(Beginning of Exercise material)

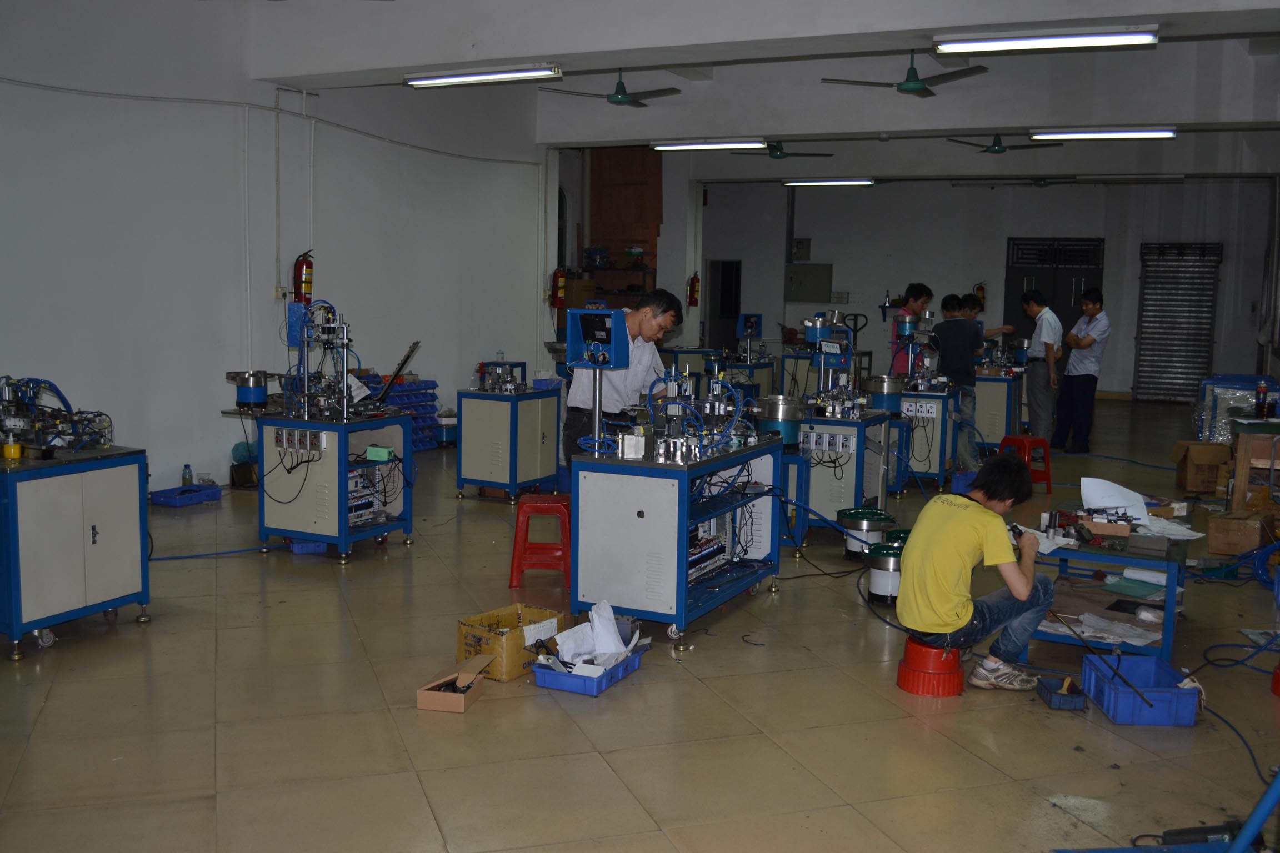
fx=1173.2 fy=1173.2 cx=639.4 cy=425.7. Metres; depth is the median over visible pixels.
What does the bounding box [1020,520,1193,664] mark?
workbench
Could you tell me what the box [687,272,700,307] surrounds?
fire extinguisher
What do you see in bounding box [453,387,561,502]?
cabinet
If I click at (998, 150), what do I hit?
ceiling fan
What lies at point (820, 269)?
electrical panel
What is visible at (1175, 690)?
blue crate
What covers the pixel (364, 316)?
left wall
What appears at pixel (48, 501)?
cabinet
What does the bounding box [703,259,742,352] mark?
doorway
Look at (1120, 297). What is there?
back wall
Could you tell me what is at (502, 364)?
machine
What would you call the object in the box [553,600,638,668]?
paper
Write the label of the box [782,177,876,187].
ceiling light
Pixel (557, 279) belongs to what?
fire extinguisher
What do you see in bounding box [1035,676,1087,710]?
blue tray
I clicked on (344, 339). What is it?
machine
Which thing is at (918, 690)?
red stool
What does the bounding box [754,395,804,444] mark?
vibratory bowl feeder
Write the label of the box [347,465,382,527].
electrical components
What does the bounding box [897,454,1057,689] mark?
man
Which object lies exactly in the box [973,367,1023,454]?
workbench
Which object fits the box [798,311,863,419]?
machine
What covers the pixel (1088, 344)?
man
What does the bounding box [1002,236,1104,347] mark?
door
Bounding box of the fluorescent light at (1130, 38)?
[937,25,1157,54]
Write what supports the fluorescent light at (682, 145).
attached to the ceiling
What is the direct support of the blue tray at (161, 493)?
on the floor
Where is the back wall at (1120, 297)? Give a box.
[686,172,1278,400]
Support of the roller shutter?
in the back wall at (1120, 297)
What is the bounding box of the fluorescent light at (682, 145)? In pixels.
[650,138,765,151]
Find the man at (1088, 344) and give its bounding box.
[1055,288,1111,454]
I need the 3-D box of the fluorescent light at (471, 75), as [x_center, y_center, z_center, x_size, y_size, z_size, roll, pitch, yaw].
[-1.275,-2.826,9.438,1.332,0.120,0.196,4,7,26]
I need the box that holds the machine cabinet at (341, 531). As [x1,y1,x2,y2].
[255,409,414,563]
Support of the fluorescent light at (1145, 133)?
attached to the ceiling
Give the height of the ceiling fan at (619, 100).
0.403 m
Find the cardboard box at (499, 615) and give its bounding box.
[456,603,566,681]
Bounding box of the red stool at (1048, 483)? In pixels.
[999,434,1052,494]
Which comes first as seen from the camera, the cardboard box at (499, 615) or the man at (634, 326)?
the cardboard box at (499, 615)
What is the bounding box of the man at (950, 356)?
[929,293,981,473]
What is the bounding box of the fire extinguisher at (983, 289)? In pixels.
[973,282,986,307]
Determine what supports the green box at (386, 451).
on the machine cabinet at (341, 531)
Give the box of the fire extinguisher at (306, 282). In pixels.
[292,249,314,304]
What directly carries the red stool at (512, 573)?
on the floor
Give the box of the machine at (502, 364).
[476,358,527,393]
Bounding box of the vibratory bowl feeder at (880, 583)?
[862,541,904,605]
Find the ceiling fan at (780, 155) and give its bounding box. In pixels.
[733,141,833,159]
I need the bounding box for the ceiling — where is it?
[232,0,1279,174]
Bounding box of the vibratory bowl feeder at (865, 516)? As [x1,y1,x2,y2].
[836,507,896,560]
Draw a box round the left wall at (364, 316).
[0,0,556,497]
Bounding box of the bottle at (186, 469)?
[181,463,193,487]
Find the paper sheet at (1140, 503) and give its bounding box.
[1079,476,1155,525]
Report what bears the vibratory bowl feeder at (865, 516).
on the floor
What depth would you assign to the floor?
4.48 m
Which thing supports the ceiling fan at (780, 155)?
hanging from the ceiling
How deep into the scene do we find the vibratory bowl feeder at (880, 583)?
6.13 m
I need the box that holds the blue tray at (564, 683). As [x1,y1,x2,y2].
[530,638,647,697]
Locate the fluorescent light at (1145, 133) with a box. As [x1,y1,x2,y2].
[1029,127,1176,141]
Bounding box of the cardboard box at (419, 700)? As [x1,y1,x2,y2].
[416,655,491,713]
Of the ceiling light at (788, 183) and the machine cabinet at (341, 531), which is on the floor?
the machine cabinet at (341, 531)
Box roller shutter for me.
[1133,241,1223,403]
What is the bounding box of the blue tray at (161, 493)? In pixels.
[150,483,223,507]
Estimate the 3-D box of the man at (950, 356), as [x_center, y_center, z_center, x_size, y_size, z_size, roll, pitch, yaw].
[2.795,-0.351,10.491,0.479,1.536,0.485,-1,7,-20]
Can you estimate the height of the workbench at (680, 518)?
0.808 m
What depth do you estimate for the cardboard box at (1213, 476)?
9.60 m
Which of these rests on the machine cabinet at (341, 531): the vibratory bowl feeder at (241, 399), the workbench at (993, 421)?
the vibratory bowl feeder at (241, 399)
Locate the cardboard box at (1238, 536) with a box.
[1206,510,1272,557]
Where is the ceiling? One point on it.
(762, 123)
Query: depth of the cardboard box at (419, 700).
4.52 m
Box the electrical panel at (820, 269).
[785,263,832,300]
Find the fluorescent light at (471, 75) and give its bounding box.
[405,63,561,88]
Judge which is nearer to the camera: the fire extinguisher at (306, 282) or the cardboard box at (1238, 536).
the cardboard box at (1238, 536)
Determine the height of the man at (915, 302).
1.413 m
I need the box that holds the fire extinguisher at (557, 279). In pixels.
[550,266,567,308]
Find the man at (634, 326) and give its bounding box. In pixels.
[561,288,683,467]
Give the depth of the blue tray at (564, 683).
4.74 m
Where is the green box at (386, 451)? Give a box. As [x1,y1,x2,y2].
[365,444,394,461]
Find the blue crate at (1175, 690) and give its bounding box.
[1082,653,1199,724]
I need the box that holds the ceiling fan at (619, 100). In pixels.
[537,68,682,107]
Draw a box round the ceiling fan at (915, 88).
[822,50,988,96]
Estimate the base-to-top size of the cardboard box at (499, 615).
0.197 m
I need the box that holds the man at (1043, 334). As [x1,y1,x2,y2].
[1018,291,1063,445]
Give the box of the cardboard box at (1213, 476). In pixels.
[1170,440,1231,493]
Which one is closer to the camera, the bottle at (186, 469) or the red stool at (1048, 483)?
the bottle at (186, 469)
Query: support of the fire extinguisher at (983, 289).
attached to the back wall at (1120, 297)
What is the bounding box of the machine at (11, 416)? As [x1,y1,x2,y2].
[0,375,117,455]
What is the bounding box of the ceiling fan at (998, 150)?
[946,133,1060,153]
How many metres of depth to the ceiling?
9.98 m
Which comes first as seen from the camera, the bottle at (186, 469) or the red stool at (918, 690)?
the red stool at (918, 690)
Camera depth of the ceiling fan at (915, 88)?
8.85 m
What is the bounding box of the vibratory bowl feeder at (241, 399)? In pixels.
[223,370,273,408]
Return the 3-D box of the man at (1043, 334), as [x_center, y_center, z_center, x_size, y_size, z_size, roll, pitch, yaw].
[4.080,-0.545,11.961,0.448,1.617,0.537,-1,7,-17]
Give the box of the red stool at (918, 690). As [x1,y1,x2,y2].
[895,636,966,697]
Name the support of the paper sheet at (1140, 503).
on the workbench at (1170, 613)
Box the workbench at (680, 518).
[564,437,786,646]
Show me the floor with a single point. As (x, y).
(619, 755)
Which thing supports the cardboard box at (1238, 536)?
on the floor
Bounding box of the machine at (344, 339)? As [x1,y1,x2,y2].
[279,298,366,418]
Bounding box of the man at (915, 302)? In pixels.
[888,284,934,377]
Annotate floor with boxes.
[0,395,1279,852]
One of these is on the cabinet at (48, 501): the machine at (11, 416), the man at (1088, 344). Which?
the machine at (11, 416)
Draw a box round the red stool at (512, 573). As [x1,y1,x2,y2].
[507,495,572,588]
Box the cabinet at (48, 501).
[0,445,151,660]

(End of Exercise material)

Return, exactly as written, only those lines that run from the one with "Show me the" to the last line of the data, both of those lines included.

Solution:
Show me the floor with a single point. As (x, y).
(619, 755)
Which thing supports the cardboard box at (1238, 536)?
on the floor
Bounding box of the machine at (344, 339)? As [x1,y1,x2,y2].
[279,298,366,418]
Bounding box of the man at (915, 302)? In pixels.
[888,284,934,377]
Annotate floor with boxes.
[0,395,1279,852]
One of these is on the cabinet at (48, 501): the machine at (11, 416), the man at (1088, 344). Which?
the machine at (11, 416)
Draw a box round the red stool at (512, 573). As [x1,y1,x2,y2].
[507,495,572,588]
Box the cabinet at (48, 501).
[0,445,151,660]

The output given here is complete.